2 minute read

Is Markdown the new programming language?

I’ve been building with an AI programming agent (I use Cursor). I love using it. Every time it achieves something it couldn’t before, I feel delight, followed by an absurd feeling of almost throwing up because I cannot imagine the upper limit of where this is going, and some existential worry around the value of the skills I’ve been trained for.

However, sadly but somewhat relievingly, it is not good at making very large code changes. Perhaps this is because my prompts did not specify enough; perhaps because the underlying model is not good enough. Which of these two is the case is interesting, but is not the point of this writing.

In order to avoid a code blast and then having to painfully go through/fix it, I’ve been planning out a large code change in markdown first. Of course, I’ve been doing this in Cursor, with the agent’s help. The goal is to break it down enough such that I have faith that each individual step is something I clearly understand and can test, as well as trust that Cursor will easily implement it.

In doing so, I came to hate the fact that I’m not actually ‘programming’, and was ‘wasting my time’ writing markdown. In sulking about it to myself and my wife, I told myself that this is something that well paid PMs etc do all the time - so it must be real work. Then I connected this to the thought that prompting feels like the new programming language, and LLMs just the new compilers, except that they have this weird probabilistic nature of messing up really badly once in a while.

So what is the new language? My thoughts go towards better natural languages like Sanskrit/Esperanto (I don’t know which ones are best). But also it’s not just about language. Structure beyond language will matter too. And now I’m allowing myself to think Markdown is a strict improvement to ‘vanilla’ text, and is my current programming language, at least as measured by how much time I spend in it. It has lots of extra structure and information.

At the very least, I now feel like a programmer when writing Markdown. That’s a win.
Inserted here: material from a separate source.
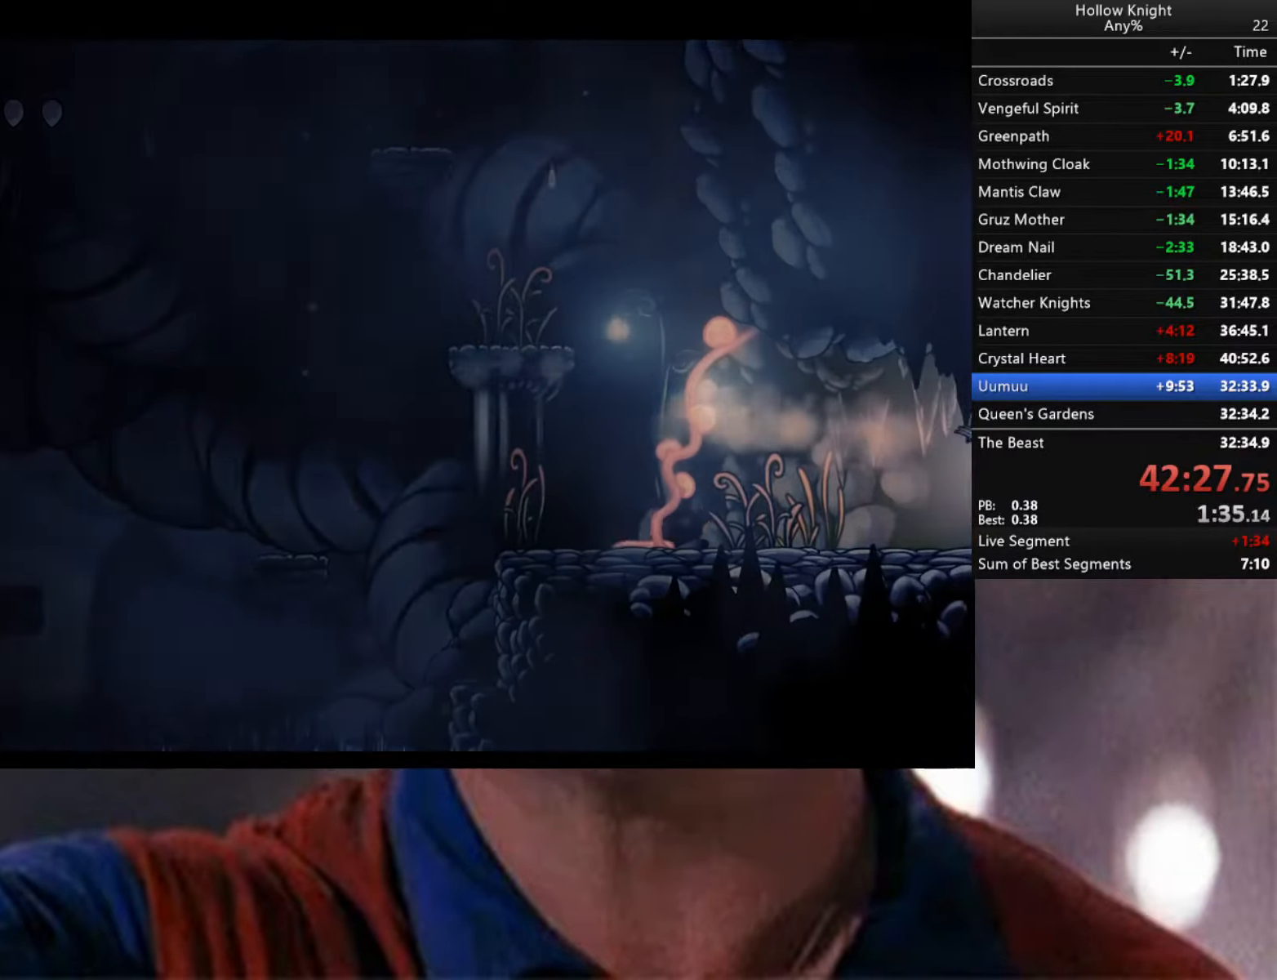
{"buttons": ["R2"], "left_stick": "center", "right_stick": "center", "events": [[433, "left_stick", "center"]]}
PS: I come from org mode in Emacs, which doesn’t have much Cursor support. After getting used to folding in Markdown, I feel it’s pretty similar. I struggled a bit with making the j (line down) motion in vim mode not open a fold by default until I realized that in Cursor/VSCode this is an actual line down and can be easily mapped to gj which is screen line down. I most liked orgmode for its tab-based folding. I feel stupid that I did not use Markdown similarly before.